Everfresh in the Changing

Tag: metta

Not a 16th of the Worth of Unconditional Love

I don’t have a bucket list… unless, maybe… to be kinder. Yes, that would be better than a trip to Kakadu, or Dharamsala. A kinder heart, of course, depends on seeing deeply into how things are, and understanding our common humanity. So, there’s a chance, even if I die tonight.

I’d like to share a passage, which I was reading today, from a collection of early Buddhist suttas called the Itivuttaka. The Itivullaka has an interesting story behind it. It is said to be a collection of teachings recorded by a woman, which is unusual in all of Buddhist history, let alone for that early period. Her name was Khujjuttara, and she was a servant of one of the queens of King Udena of  Kosambi.

Since the queen couldn’t go to hear the Buddha teach, she sent Khujjuttara, who listened and understood so well that she was able to memorize the teachings, and subsequently shared them with the queen and her women attendants.

These verses are from a sutta called The Development of Loving-Kindness. The translation is John Ireland’s, from his book Itivuttaka: Buddha’s Sayings (1991).

For one who mindfully develops
Boundless loving-kindness
Seeing the destruction of clinging,
The fetters are worn away.

If with an uncorrupted mind
He pervades just one being
With loving kindly thoughts,
He makes some merit thereby.

But a noble one produces
An abundance of merit
By having a compassionate mind
Towards all living beings.

Those royal seers who conquered
The earth crowded with beings
Went about performing sacrifices:
The horse sacrifice, the man sacrifice,
The water rites, the soma sacrifice,
And that called “the Unobstructed.”

But these do not share even a sixteenth part
Of a well cultivated mind of love,
Just as the entire starry host
Is dimmed by the moon’s radiance.

One who does not kill
Nor cause others to kill,
Who does not conquer
Nor cause others to conquer,
Kindly towards all beings —
He has enmity for none.

An Instance

I am lying on a gurney. I have on only the gown for the operating theatre. I am prone in an ante-room, with a white ceiling filling my visual field. I am there a long time; about half an hour. I am waiting for them to put me under and open me up, to extract an afflicted organ. ‘Extract’ is the right word: ‘To take from something of which the thing taken was a part.’ He needs to be precise. I know I am breathing. I send metta to all, combined with the loka practice. That is, I send metta to: all above, all below, all to the north, all to the south, all to the west, all to the east. And, then I add, “And in the middle. May I be happy, safe and well.” Sending metta, the loka opens up its boundaries. Immeasurable space.
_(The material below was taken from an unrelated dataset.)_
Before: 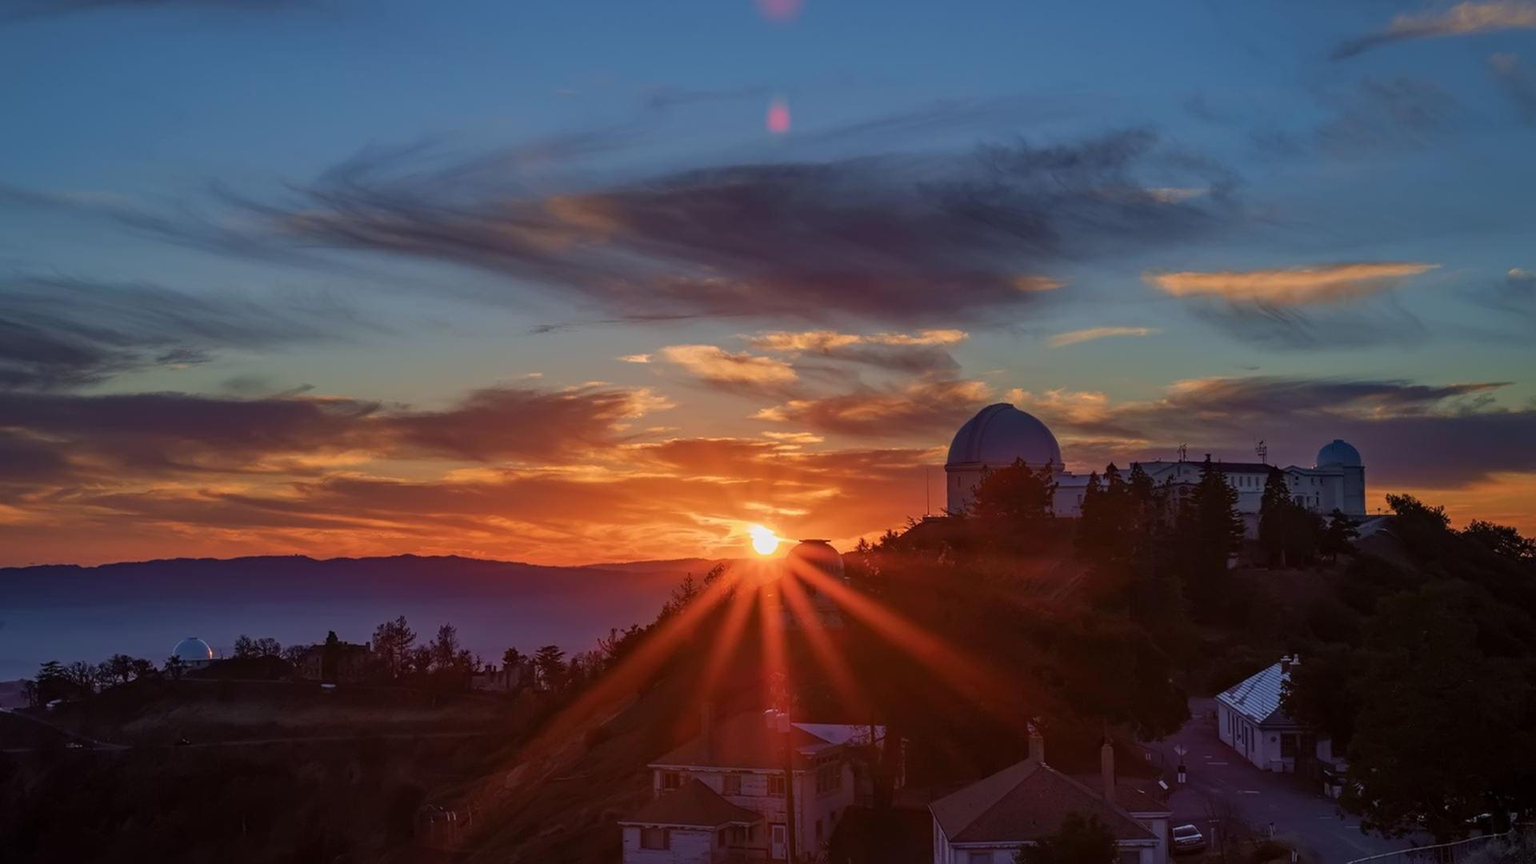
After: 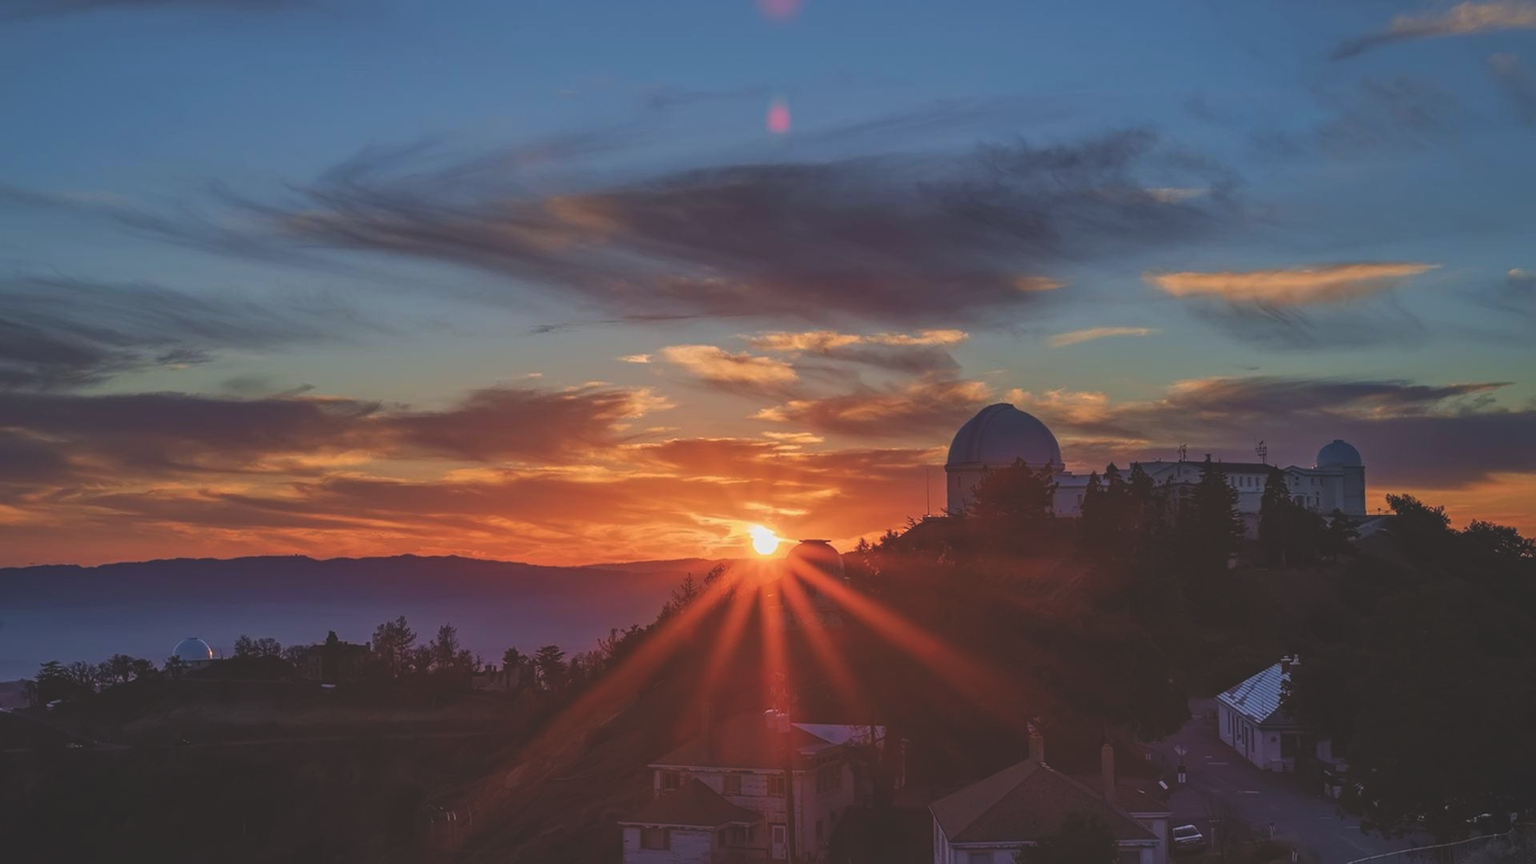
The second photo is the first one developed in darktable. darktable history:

I think, “The chances of dying are only seven in one million, but that’s a possibility.” I can’t know that I won’t die in the next hour or two. It seems to me that I would still do metta, even if I knew that I would certainly die in the next hour or two. What else would be worth it, at this hour? It’s bliss. I continue to track my breathing.

I remember the last time that I had a general anaesthetic. I am hoping for the same experience, because it was so interesting. I was mindful as I went into the theatre. I was mindful as they put me on the table. I was mindful when I came out of the anaesthetic, and I knew instantly that I had been present all during the operation. I don’t mean on the surface – aware of the operation, no – aware of the silence of the mind. It was a thread of presence all the way through. That was special. I felt such a sense of awe that I didn’t care that I had survived the anaesthetic.

But, excuse me. I’ve moved away from what I wanted to say. I’ve giving you an example of loka. Lying on the gurney, my lived world is vibrantly alive with luminous space. A white, hospital, cork ceiling could appear boring, but the space isn’t impeded by the limits of my ageing eyes. The space has no limit. Nothing can be boring, when it is the manifestation of the unbounded awareness. My breathing is doing itself. I am feeling so alive. And the space is undivided. It has no centre and no periphery. How could space have a centre?

I can hear the rock and roll in the operating theatre. Yes, rock and roll. I think how last time he operated on me, he asked me what music I preferred. He asked me in the theatre, and I didn’t have much time to think, so I said Bach. What I heard as the sensory world dissolved was Bach’s Mass. I smile at this. This time I was ready and had told him I wanted Mozart piano sonatas. I might die. The ceiling looks beautiful. Breathing in, breathing out. May all beings be happy.

It didn’t happen this time, that thread thing. It was different. I wonder if no two deaths are alike.